CUDA_VISIBLE_DEVICES=0 python tasks/run.py --config usr/configs/midi/cascade/opencs/ds60_rel.yaml --exp_name $MY_DS_EXP_NAME --reset --infer

We also provide:

the pre-trained model of DiffSinger;
the pre-trained model of FFT-Singer;

They can be found in here.

Remember to put the pre-trained models in checkpoints directory.

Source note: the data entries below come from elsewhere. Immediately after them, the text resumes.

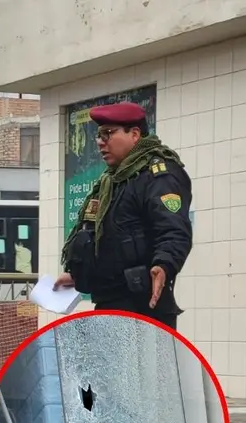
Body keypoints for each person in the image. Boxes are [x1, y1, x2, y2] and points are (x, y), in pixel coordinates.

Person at [54, 101, 192, 330]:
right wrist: (78, 276)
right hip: (111, 304)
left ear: (135, 134)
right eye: (98, 135)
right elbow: (109, 244)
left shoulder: (158, 176)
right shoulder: (112, 181)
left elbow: (173, 230)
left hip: (144, 308)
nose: (100, 142)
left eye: (108, 133)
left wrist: (164, 265)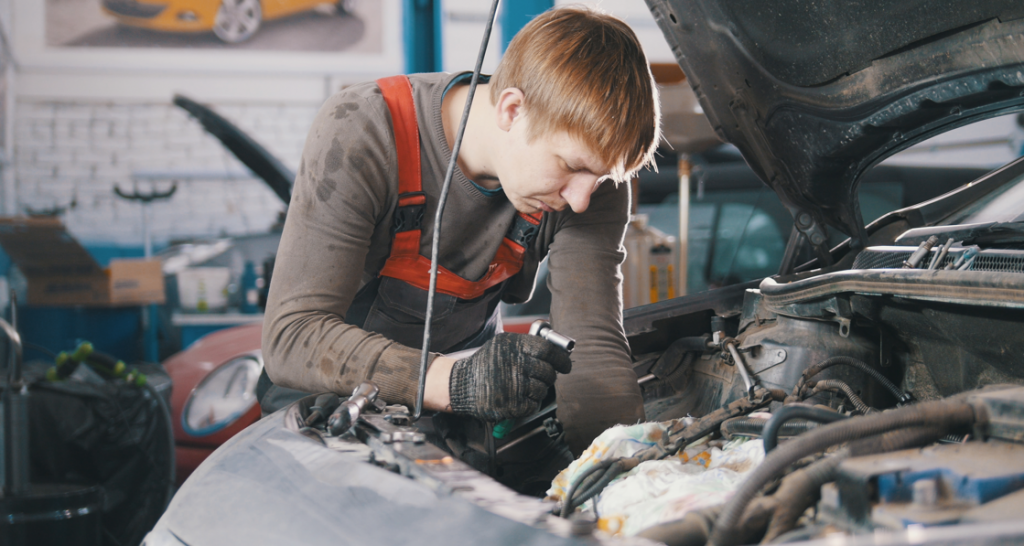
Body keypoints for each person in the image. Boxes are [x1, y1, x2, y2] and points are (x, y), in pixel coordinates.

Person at [261, 6, 661, 455]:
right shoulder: (364, 130)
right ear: (512, 109)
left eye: (603, 178)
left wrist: (623, 476)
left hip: (457, 427)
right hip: (324, 425)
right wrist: (454, 381)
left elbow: (591, 353)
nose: (582, 198)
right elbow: (292, 338)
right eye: (571, 167)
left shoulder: (589, 187)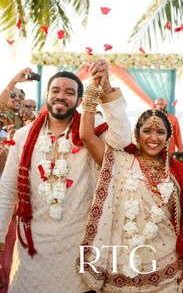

4. Inference from raw inputs

python inference/svs/ds_cascade.py --config usr/configs/midi/cascade/opencs/ds60_rel.yaml --exp_name $MY_DS_EXP_NAME

Raw inputs:

inp = {
        'text': '小酒窝长睫毛AP是你最美的记号',
        'notes': 'C#4/Db4 | F#4/Gb4 | G#4/Ab4 | A#4/Bb4 F#4/Gb4 | F#4/Gb4 C#4/Db4 | C#4/Db4 | rest | C#4/Db4 | A#4/Bb4 | G#4/Ab4 | A#4/Bb4 | G#4/Ab4 | F4 | C#4/Db4',
        'notes_duration': '0.407140 | 0.376190 | 0.242180 | 0.509550 0.183420 | 0.315400 0.235020 | 0.361660 | 0.223070 | 0.377270 | 0.340550 | 0.299620 | 0.344510 | 0.283770 | 0.323390 | 0.360340',
        'input_type': 'word'
    }  # user input: Chinese characters
or,
inp = {
        'text': '小酒窝长睫毛AP是你最美的记号',
        'ph_seq': 'x iao j iu w o ch ang ang j ie ie m ao AP sh i n i z ui m ei d e j i h ao',
        'note_seq': 'C#4/Db4 C#4/Db4 F#4/Gb4 F#4/Gb4 G#4/Ab4 G#4/Ab4 A#4/Bb4 A#4/Bb4 F#4/Gb4 F#4/Gb4 F#4/Gb4 C#4/Db4 C#4/Db4 C#4/Db4 rest C#4/Db4 C#4/Db4 A#4/Bb4 A#4/Bb4 G#4/Ab4 G#4/Ab4 A#4/Bb4 A#4/Bb4 G#4/Ab4 G#4/Ab4 F4 F4 C#4/Db4 C#4/Db4',
        'note_dur_seq': '0.407140 0.407140 0.376190 0.376190 0.242180 0.242180 0.509550 0.509550 0.183420 0.315400 0.315400 0.235020 0.361660 0.361660 0.223070 0.377270 0.377270 0.340550 0.340550 0.299620 0.299620 0.344510 0.344510 0.283770 0.283770 0.323390 0.323390 0.360340 0.360340',
        'is_slur_seq': '0 0 0 0 0 0 0 0 1 0 0 1 0 0 0 0 0 0 0 0 0 0 0 0 0 0 0 0 0',
        'input_type': 'phoneme'
    }  # input like Opencpop dataset.

5. Some issues.

a) the HifiGAN-Singing is trained on our vocoder dataset and the training set of PopCS. Opencpop is the out-of-domain dataset (unseen speaker). This may cause the deterioration of audio quality, and we are considering fine-tuning this vocoder on the training set of Opencpop.

b) in this version of codes, we used the melody frontend ([lyric + MIDI]->[F0+ph_dur]) to predict F0 contour and phoneme duration.

c) generated audio demos can be found in MY_DS_EXP_NAME.